From the line with "ring pip: (233, 224)" to the final line of the records, reproduce every line exactly and only those lines.

** DATA follows **

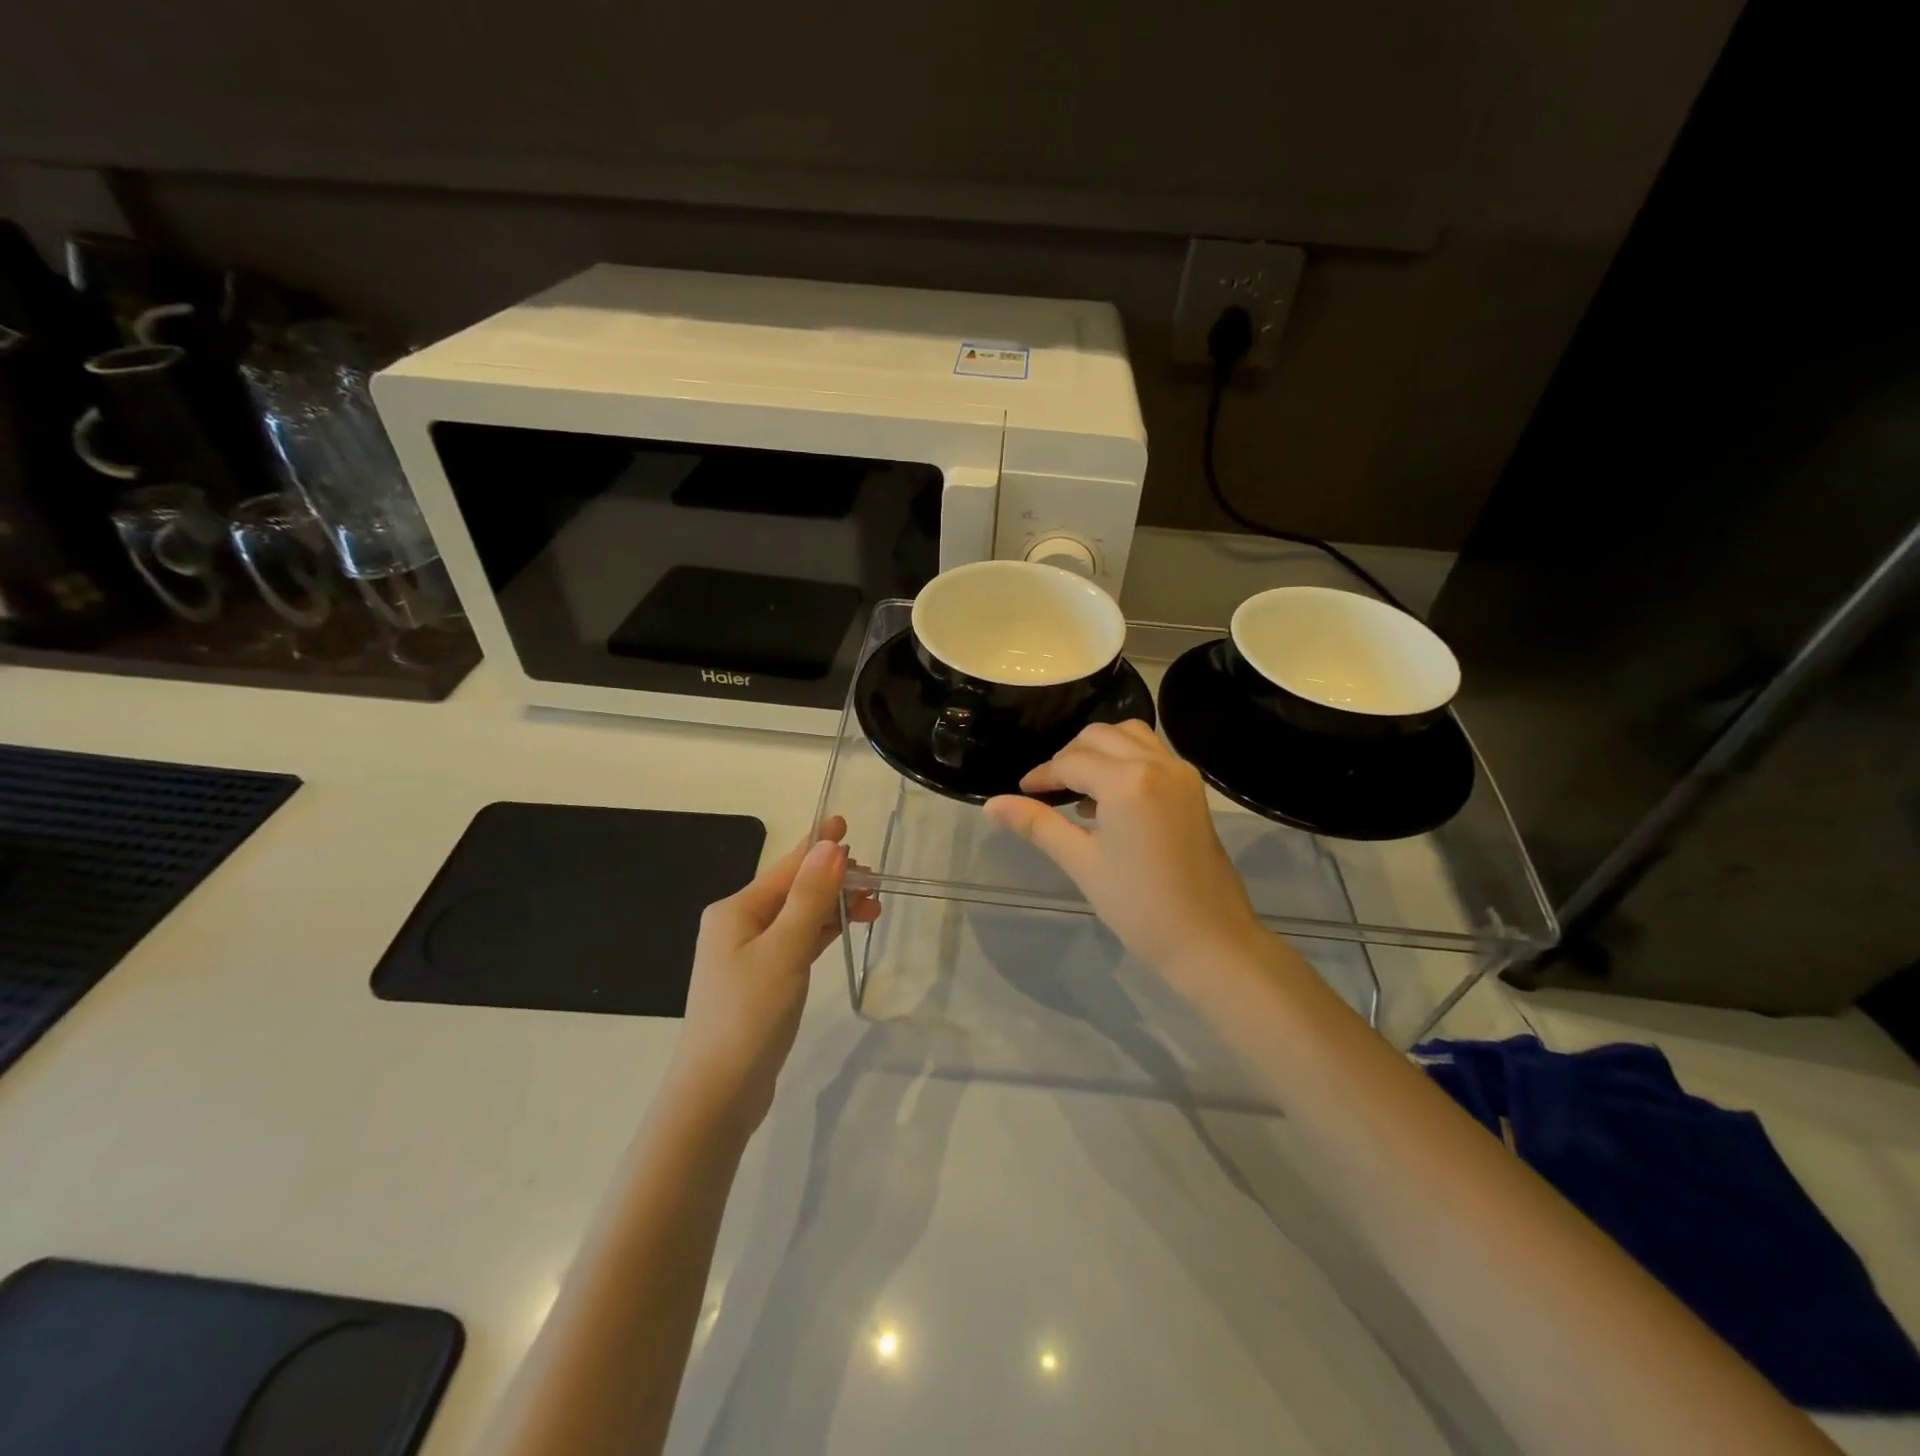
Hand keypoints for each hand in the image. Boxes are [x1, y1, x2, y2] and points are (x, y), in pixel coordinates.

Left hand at [669, 815, 878, 1135]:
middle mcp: (738, 925)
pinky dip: (822, 933)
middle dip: (834, 881)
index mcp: (736, 910)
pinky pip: (796, 942)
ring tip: (873, 906)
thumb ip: (810, 897)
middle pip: (794, 890)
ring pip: (799, 917)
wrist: (717, 1094)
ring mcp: (748, 955)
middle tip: (876, 883)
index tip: (845, 822)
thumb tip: (830, 846)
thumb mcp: (784, 950)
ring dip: (833, 908)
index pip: (788, 867)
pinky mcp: (761, 981)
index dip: (819, 845)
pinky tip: (844, 929)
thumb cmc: (749, 1015)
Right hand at [983, 722, 1269, 989]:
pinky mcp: (1192, 788)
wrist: (1210, 939)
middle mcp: (1157, 763)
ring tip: (1079, 790)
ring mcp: (1180, 773)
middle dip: (1069, 757)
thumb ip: (1037, 824)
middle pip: (1100, 737)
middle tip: (1047, 791)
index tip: (1021, 792)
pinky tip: (1110, 800)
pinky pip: (1151, 754)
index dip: (1042, 775)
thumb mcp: (1082, 862)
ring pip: (1129, 737)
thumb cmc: (1139, 906)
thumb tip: (991, 805)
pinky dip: (1125, 761)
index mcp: (1128, 781)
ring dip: (1099, 752)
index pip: (1071, 762)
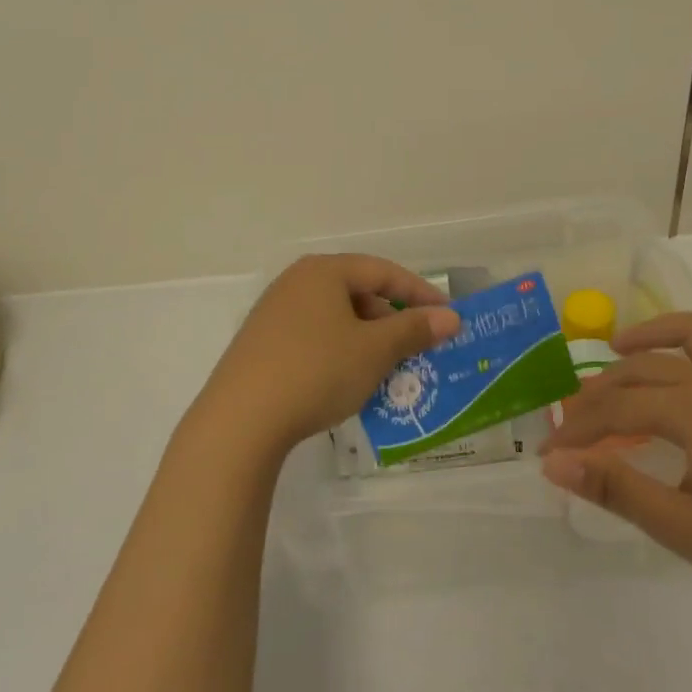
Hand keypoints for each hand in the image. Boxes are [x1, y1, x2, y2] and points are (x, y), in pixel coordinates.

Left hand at [190, 254, 460, 461]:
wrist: (241, 420)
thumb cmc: (317, 371)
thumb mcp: (374, 351)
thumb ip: (414, 330)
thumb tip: (451, 317)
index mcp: (323, 271)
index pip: (383, 272)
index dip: (420, 293)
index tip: (448, 316)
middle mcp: (295, 282)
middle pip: (357, 292)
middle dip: (391, 320)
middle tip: (415, 347)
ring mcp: (273, 312)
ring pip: (335, 317)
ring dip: (366, 339)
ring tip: (385, 368)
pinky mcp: (260, 343)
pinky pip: (313, 337)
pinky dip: (339, 351)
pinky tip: (346, 381)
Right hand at [543, 304, 691, 616]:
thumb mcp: (680, 523)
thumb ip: (613, 486)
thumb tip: (554, 463)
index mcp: (689, 409)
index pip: (615, 410)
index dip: (577, 430)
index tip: (550, 452)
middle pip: (643, 370)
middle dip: (600, 392)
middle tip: (574, 419)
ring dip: (652, 333)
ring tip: (619, 345)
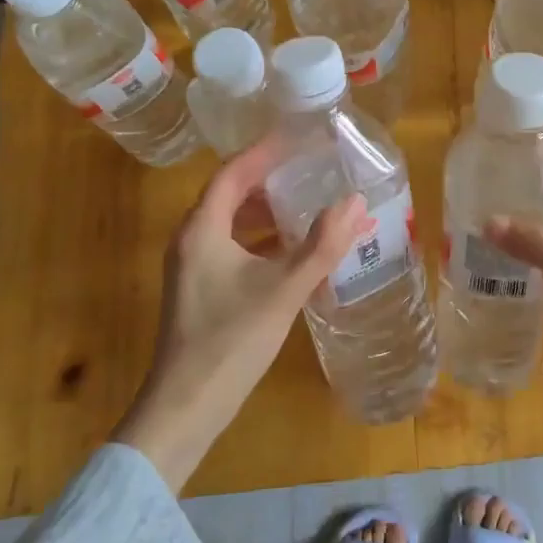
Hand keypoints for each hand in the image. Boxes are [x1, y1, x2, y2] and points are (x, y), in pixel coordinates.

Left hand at [113, 139, 364, 488]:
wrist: (186, 406)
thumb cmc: (231, 341)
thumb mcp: (284, 289)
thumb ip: (321, 246)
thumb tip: (355, 202)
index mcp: (203, 229)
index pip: (234, 172)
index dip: (266, 151)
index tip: (299, 136)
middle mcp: (192, 240)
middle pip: (231, 194)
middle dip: (271, 179)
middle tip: (311, 167)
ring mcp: (194, 267)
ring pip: (233, 224)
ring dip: (269, 212)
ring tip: (309, 203)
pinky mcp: (202, 290)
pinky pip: (234, 248)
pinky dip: (263, 241)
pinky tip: (295, 251)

** End of DATA **

_YOUR RESPONSE_
ring pip: (233, 224)
ring dip: (269, 212)
ring tip: (309, 203)
pinky mcp: (202, 290)
pinky pip: (234, 248)
pinky dip: (263, 241)
pinky tip: (295, 251)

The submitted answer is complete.